Auch im Albert-Hirsch-Seniorenheim in Frankfurt (Oder) gebe es derzeit wenig junge Helfer:innen, sagte Leiterin Anja Ewald. In der Einrichtung sind 35 Personen ehrenamtlich engagiert - nur drei davon sind nicht in Rente.
"Natürlich haben wir Sorge", sagt Ewald. Viele der Ehrenamtlichen seien zum Teil schon seit über 15 Jahren in der Einrichtung tätig. "Wir wissen nicht, ob wir dieses Engagement wieder finden", so die Leiterin weiter.
Anja Ewald glaubt die Gründe sind unter anderem das zunehmend herausfordernde Berufsleben der jungen Generation sowie der fehlende Bezug für Jugendliche im Umgang mit Senioren. Es sei eine "Hemmschwelle" für viele, die den Kontakt mit der älteren Generation nicht von zu Hause kennen. Auch die vielfältigen Freizeitangebote und Interesse seien Faktoren.
Ewald fehle oftmals die Solidarität und fände es "wünschenswert, dass der Sozialgedanke wieder mehr in den Vordergrund gerückt wird".
Bei der Freiwilligen Feuerwehr in Frankfurt (Oder) habe man hingegen keine Sorge vor einem Mitgliederschwund, sagte der Vorsitzende des Stadtfeuerwehrverbandes, Wolfang Welenga. Derzeit seien zwei Drittel der Freiwilligen Feuerwehrmänner und -frauen im jüngeren Alter.
Gerade auch in den kleineren Ortsteilen würde das Engagement von jungen Menschen gut funktionieren, so Welenga weiter. Das sei insbesondere von Familienverhältnissen geprägt. Viele Jüngere, die in die Feuerwehr eintreten, hätten auch Eltern und Großeltern gehabt, die Mitglieder in der Feuerwehr waren. Die Nachkommen würden sich aufgrund dessen oftmals dafür interessieren und zudem eine Art Pflicht verspüren, erklärte Welenga. "In den kleinen Orten ist das Gemeinschaftsgefühl mehr da", sagte der Feuerwehrmann weiter. Doch in der Stadt sei das anders. Zwar gebe es auch dort viele Jugendliche in der Wehr, "aber da bleiben eben wenig von, weil sie dann andere Interessen haben."
Ein Desinteresse sei auch bei zugezogenen Bürger:innen spürenbar, sagte der Vorsitzende: "Die ranzukriegen, an so eine Arbeit bei der Feuerwehr, ist nicht einfach." Doch mit moderner Technik, einer guten Ausrüstung und vernünftigen Feuerwehrhäusern könne man weiterhin begeistern.

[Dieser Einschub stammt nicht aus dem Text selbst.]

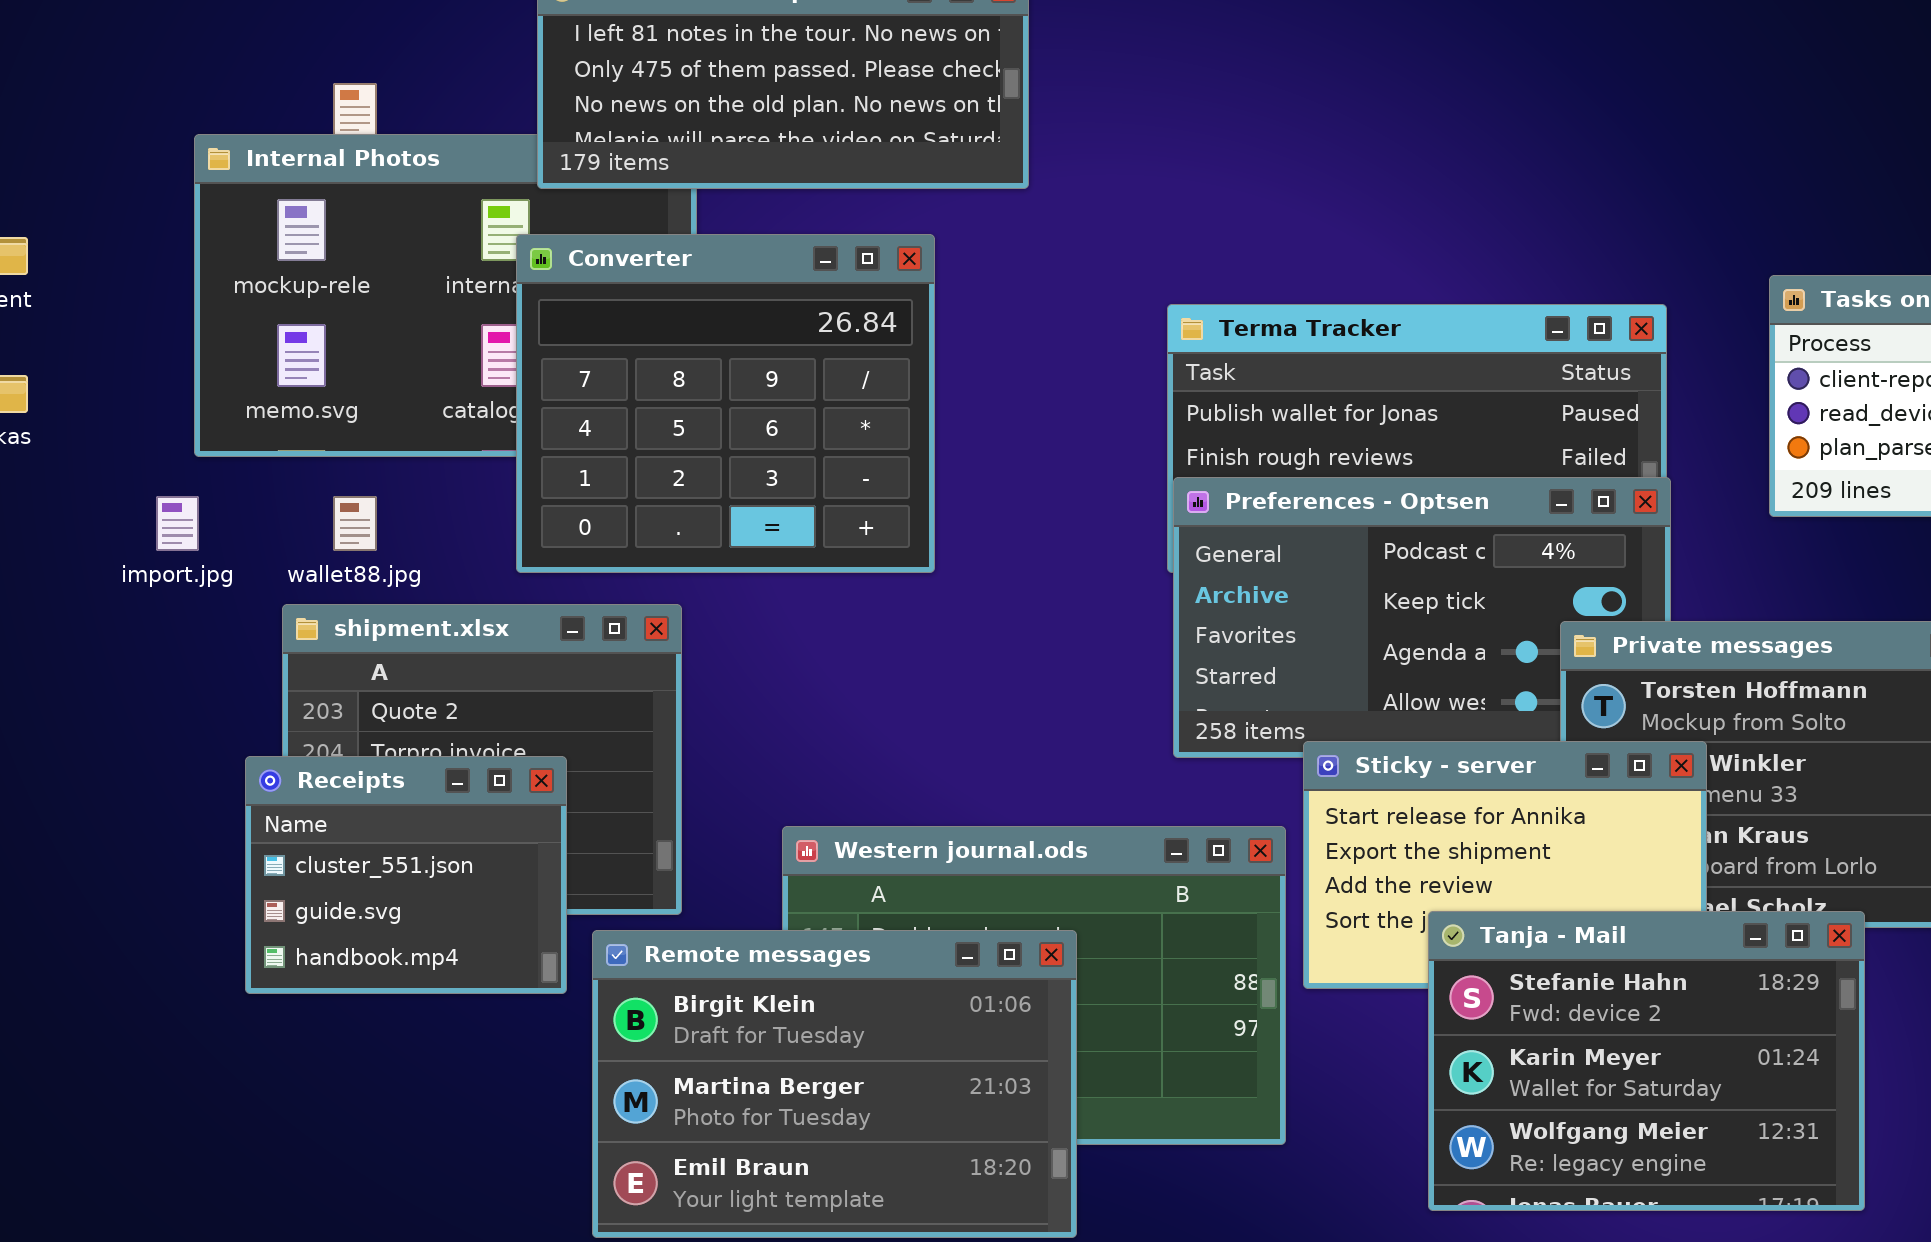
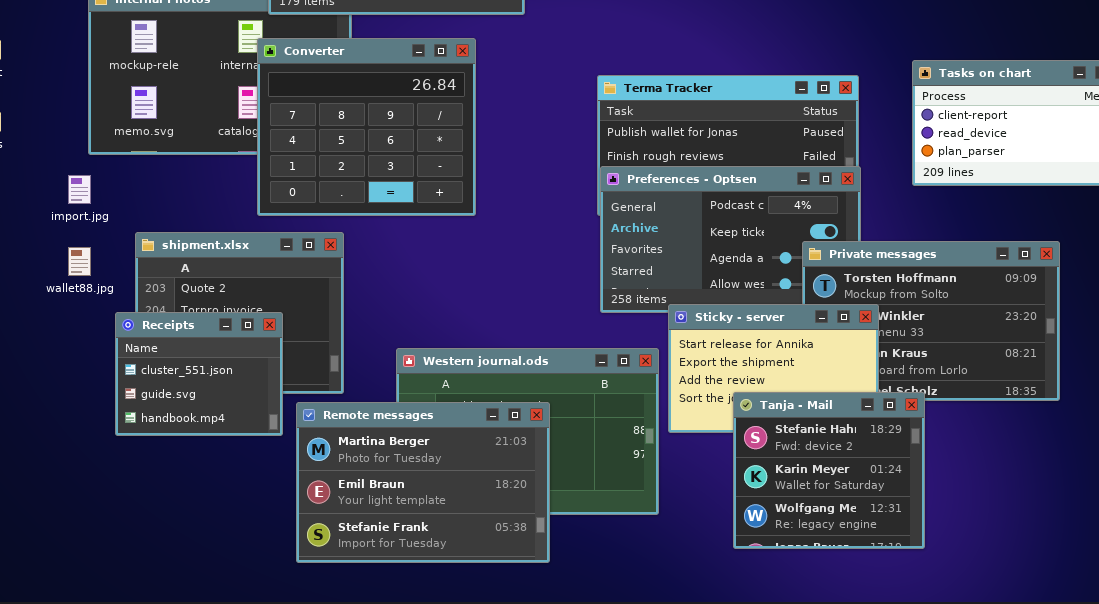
wallet88.jpg: [333,496,377,551] -> [68,247,91,276], moved
Tanja - Mail: [1428,911,1865,1211] -> [733,392,925,549], resized
Remote messages: [592,930,1077,1238] -> [296,402,550,563], scrolled down 1 row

Deshalb wünsche sich Welenga auch noch mehr Unterstützung des Landes. Denn viele der Jugendlichen würden spätestens mit dem Einstieg ins Berufsleben oder der Familienplanung die Feuerwehr wieder verlassen.
Die langfristige Bindung an ein ehrenamtlichs Engagement soll für viele das Problem sein, berichtete auch Leiterin des Freiwilligenzentrums Frankfurt (Oder), Solveig Kauczynski. "Wir haben viele Menschen, die sich engagieren wollen, und auch viele, die sich wirklich stark engagieren", sagt sie. Doch die Anzahl derjenigen, die ihr Engagement auf einen Zeitraum begrenzen und sich nicht langfristig binden wollen, würde zunehmen. "Das ist ein Wandel", so die Leiterin weiter.
In vielen Bereichen wäre eine Unregelmäßigkeit im Ehrenamt konterproduktiv, sagte Kauczynski und fügte hinzu: "Da kann nicht jeden Tag ein anderer kommen." Deshalb sehe auch sie die Zukunft der Freiwilligenarbeit ungewiss.
Aber auch wenn es gerade im Bereich des sozialen Ehrenamts wenig Nachwuchs gibt, sei Kauczynski optimistisch, dass junge Menschen im Land tätig werden wollen. "Die engagieren sich dann vielleicht eher für Fridays for Future, was auch eine positive Entwicklung ist", so die Leiterin.
Auch in diesem Jahr hofft das Land Brandenburg mit dem Wettbewerb "Zukunft Ehrenamt" innovative Ideen und Projekte auszuzeichnen, die das freiwillige Engagement von Menschen sowie das Vereinsleben nachhaltig sichern, verbessern und ausweiten. Bis zum 21. April können Projektvorschläge online eingereicht werden.